I already use some new features from C++0x in Visual C++ 2010, like regular expressions or lambda functions. But there is one major feature that is missing: the <thread> header.

Do you know any code which could act as a replacement?

For the moment I'm using boost's thread, but it's not exactly the same as the standard, and it gives me huge compile times. I also found just::thread, but being an amateur I don't want to spend money on it.

I don't think it would be too difficult to code (though I may be wrong) but I don't know the Win32 API enough to do so.

A: 

You can use the win32 thread functions. There are rather simple to use and only require a few function calls to get working. A quick google search should solve all your problems.

Alexander Rafferty
how is that preferable?
jalf
+4  A: 

I think that boost::thread is your best bet. It's throughly tested, and the std::thread is based on it. You should just keep in mind the different areas and try to deal with them the best you can.

As specified here:


The design of this thread is an evolution from boost::thread. The intent is to reuse as much of the boost::thread experience as possible, keeping the good, and changing the very minimum necessary to respond to the known limitations of this field experience.

  • boost's non-copyable, one-handle-maps-to-one-os-thread, semantics are retained. But this thread is movable to allow returning thread from factory functions and placing into containers.
  • This proposal adds cancellation to the boost::thread, which is a significant complication.
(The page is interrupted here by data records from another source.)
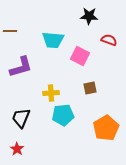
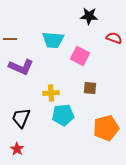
brown line: moved 8 px down
red semicircle: moved 5 px right, 2 px up
purple L-shape: rotated 40 degrees clockwise
brown square: rotated 16 degrees clockwise
orange pentagon: rotated 15 degrees clockwise
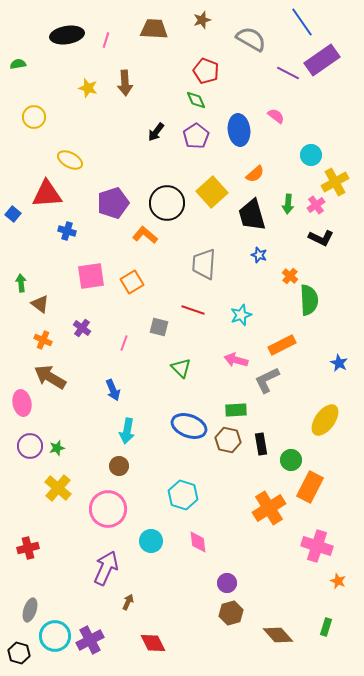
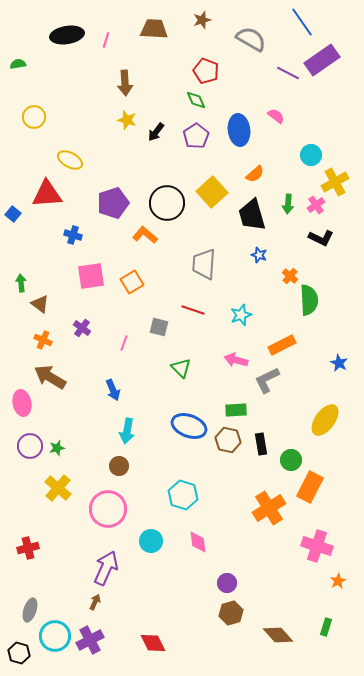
yellow star at (88, 88): moved 39 px right, 32 px down
blue cross at (67, 231): moved 6 px right, 4 px down
orange star at (338, 581): rotated 21 degrees clockwise
brown arrow at (128, 602): moved 33 px left
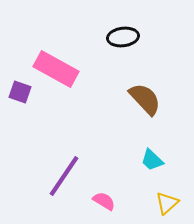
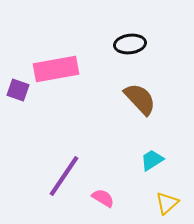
black ellipse: moved 7 px right, 7 px down
pink rectangle: rotated 39 degrees counterclockwise
purple square: moved 2 px left, 2 px up
brown semicircle: moved 5 px left
cyan trapezoid: rotated 105 degrees clockwise
pink semicircle: moved 1 px left, 3 px up
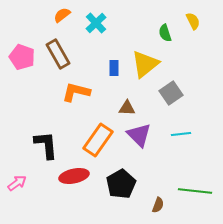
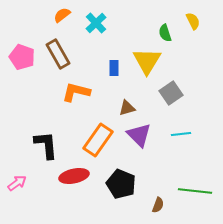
yellow triangle: moved 2 px right, 3 px up; rotated 20 degrees counterclockwise
brown triangle: rotated 18 degrees counterclockwise
black pentagon: rotated 20 degrees counterclockwise
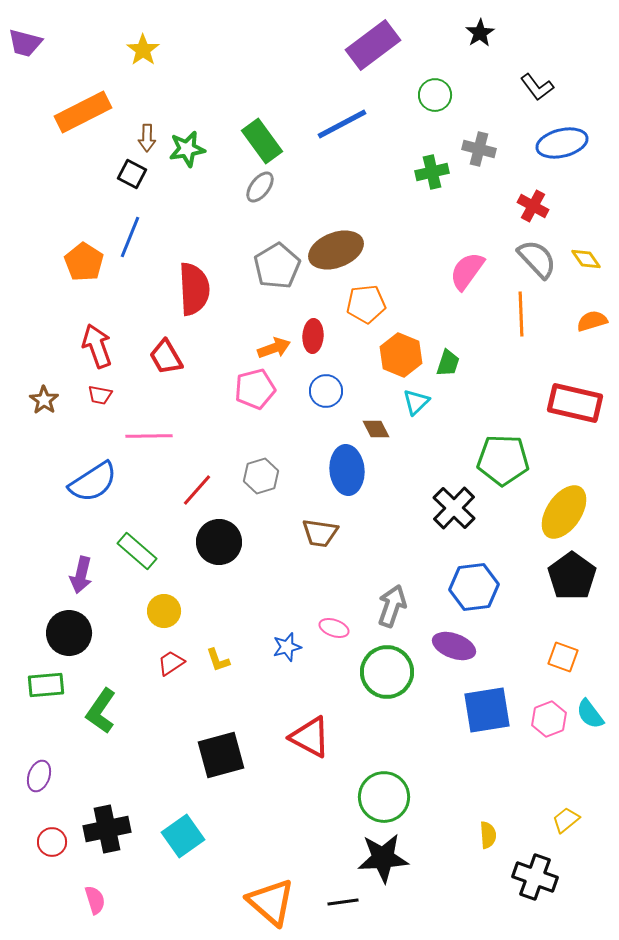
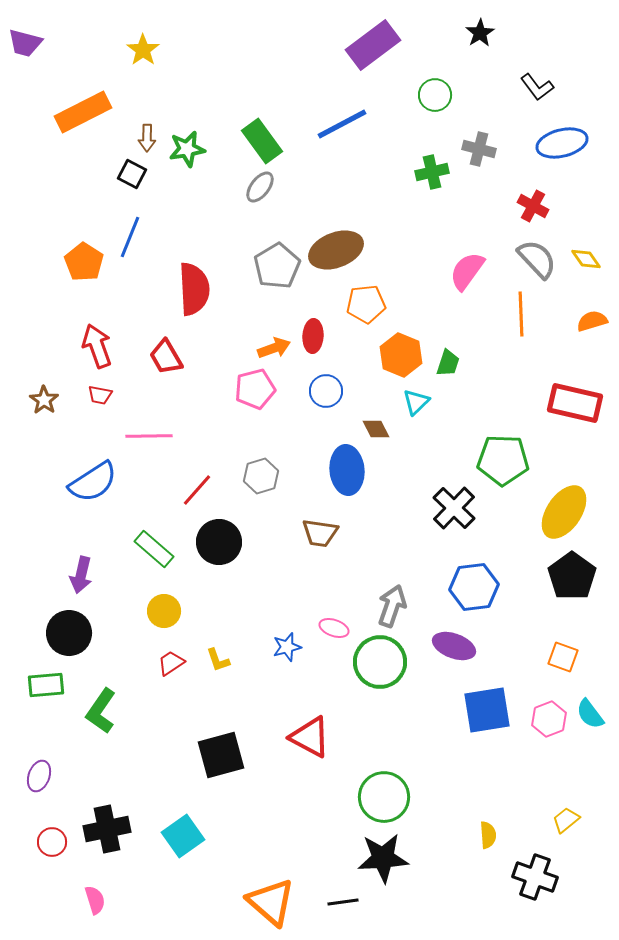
green rectangle at (137, 551): moved 17 px right, 2 px up
green circle at (387, 672): moved 7 px left, 10 px up
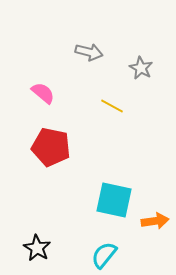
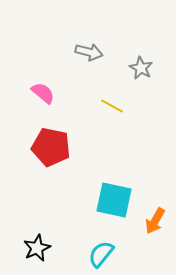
orange arrow: rotated 128 degrees clockwise
black star: rotated 16 degrees clockwise
cyan semicircle: moved 3 px left, 1 px up
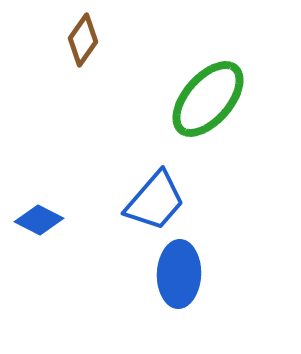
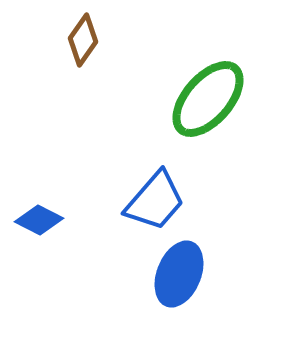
blue ellipse: rotated 20 degrees clockwise
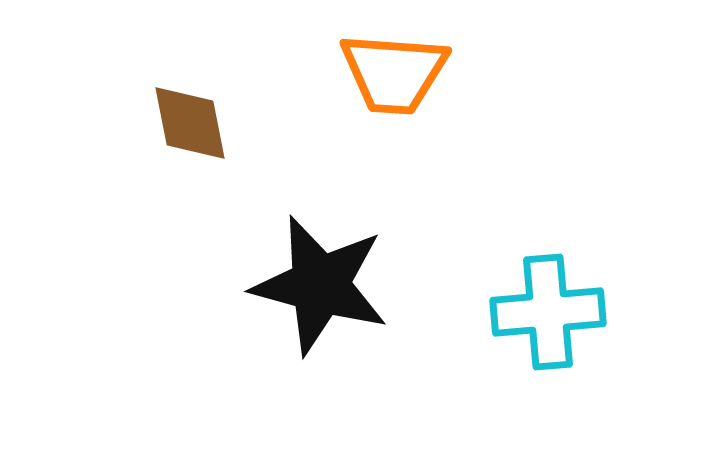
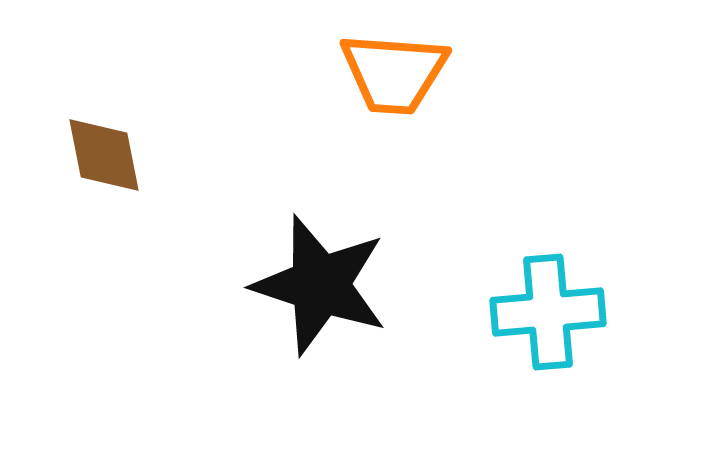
brown diamond: moved 86 px left, 32 px down
black star: rotated 3 degrees clockwise
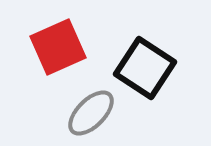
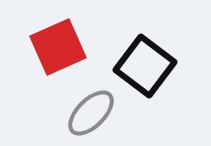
black square: moved 2 px up; rotated 4 degrees clockwise
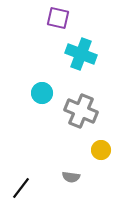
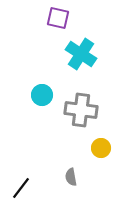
cyan cross: rotated 12 degrees clockwise
cyan circle: moved 2 px down
gray cross: moved 1 px up; rotated 16 degrees counterclockwise
yellow circle: moved 2 px up
gray semicircle: rotated 72 degrees clockwise
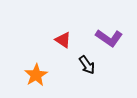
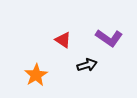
black arrow: rotated 72 degrees counterclockwise
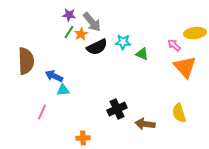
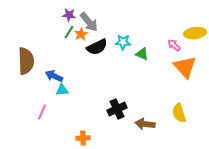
gray arrow: moved 3 px left
cyan triangle: moved 1 px left
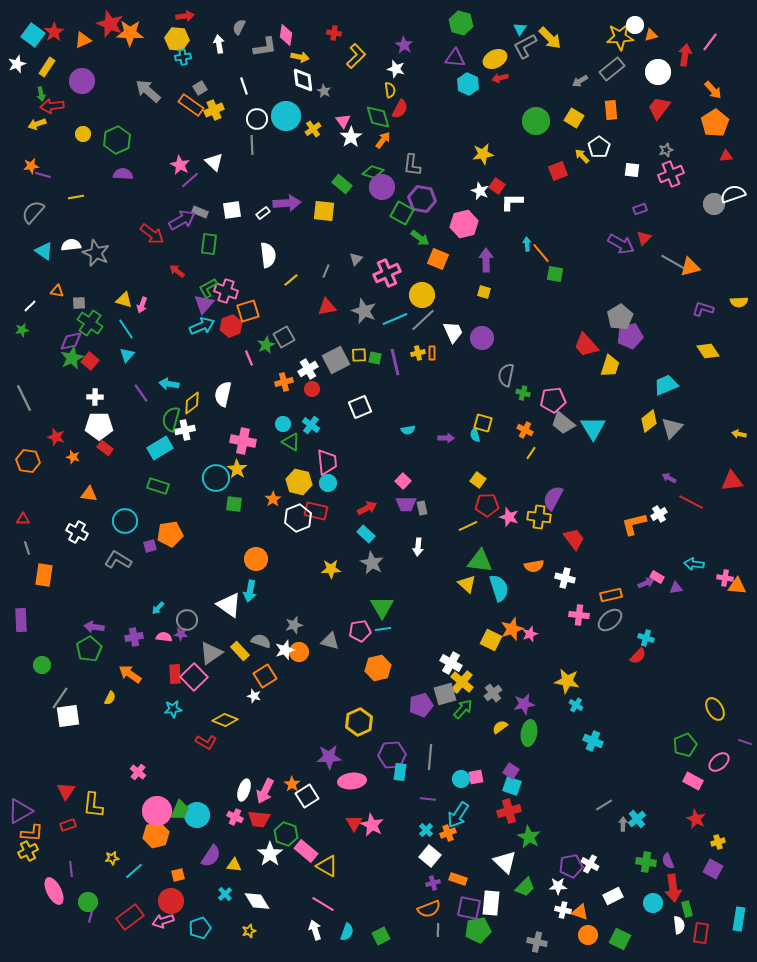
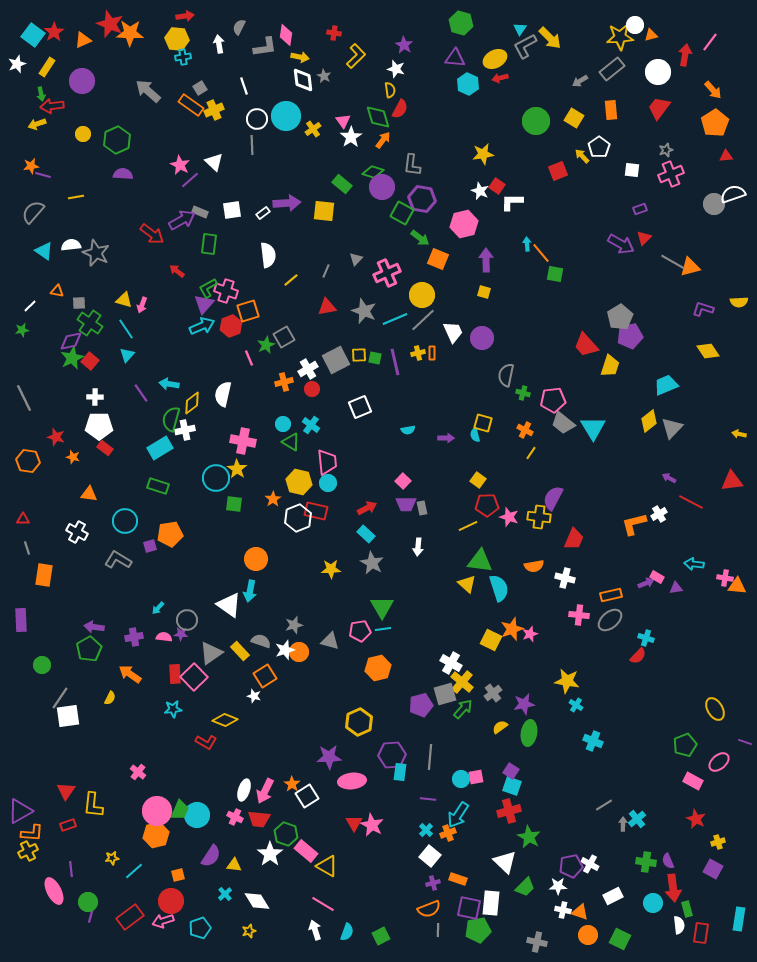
gray star at (324, 91): moved 15 px up
red trapezoid at (574, 539): rotated 60 degrees clockwise
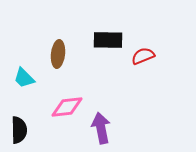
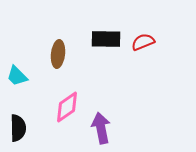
black rectangle: moved 2 px left, 1 px up
red semicircle: moved 14 px up
cyan trapezoid: moved 7 px left, 2 px up
pink diamond: rotated 28 degrees counterclockwise
black semicircle: moved 1 px left, 2 px up
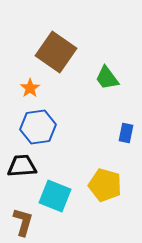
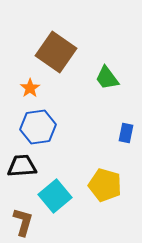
cyan square: rotated 28 degrees clockwise
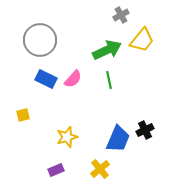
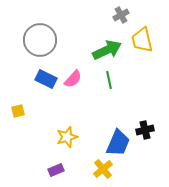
yellow trapezoid: rotated 128 degrees clockwise
yellow square: moved 5 px left, 4 px up
black cross: rotated 12 degrees clockwise
blue trapezoid: moved 4 px down
yellow cross: moved 3 px right
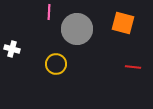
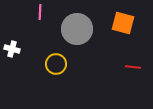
pink line: moved 9 px left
This change has a large impact not only on thread but the rest of the C++ threading library as well. It is believed this large change is justifiable because of the benefit.
    • The thread destructor must now call cancel prior to detaching to avoid accidently leaking child threads when parent threads are canceled.
    • An explicit detach member is now required to enable detaching without canceling.
  • The concepts of thread handle and thread identity have been separated into two classes (they are the same class in boost::thread). This is to support easier manipulation and storage of thread identity.
  • The ability to create a thread id which is guaranteed to compare equal to no other joinable thread has been added (boost::thread does not have this). This is handy for code which wants to know if it is being executed by the same thread as a previous call (recursive mutexes are a concrete example).
  • There exists a "back door" to get the native thread handle so that clients can manipulate threads using the underlying OS if desired.
Matteo Italia
+6  A: 

I have used boost::thread in performance-sensitive production code and it's way more sophisticated and performant than anything we could have built ourselves in a sensible amount of time. The reader-writer lock in particular is a thing of beauty imo. You have the added benefit that the person who wrote the code and the book is active on Stack Overflow, if you do need help.

Since you are on Windows you may be able to improve compile-times by judicious use of Visual Studio precompiled headers, to avoid repeated load of the Boost headers.

Steve Townsend
`+1` for "...way more sophisticated and performant than anything we could have built ourselves in a sensible amount of time." People often overlook how much knowledge and experience was put into anything that managed to get past boost's review. Anything a single company's development department can come up with is bound to be inferior. And the problem is you might only find out about this when, years later, someone needs that code ported to platform X, which none of you now have any experience with.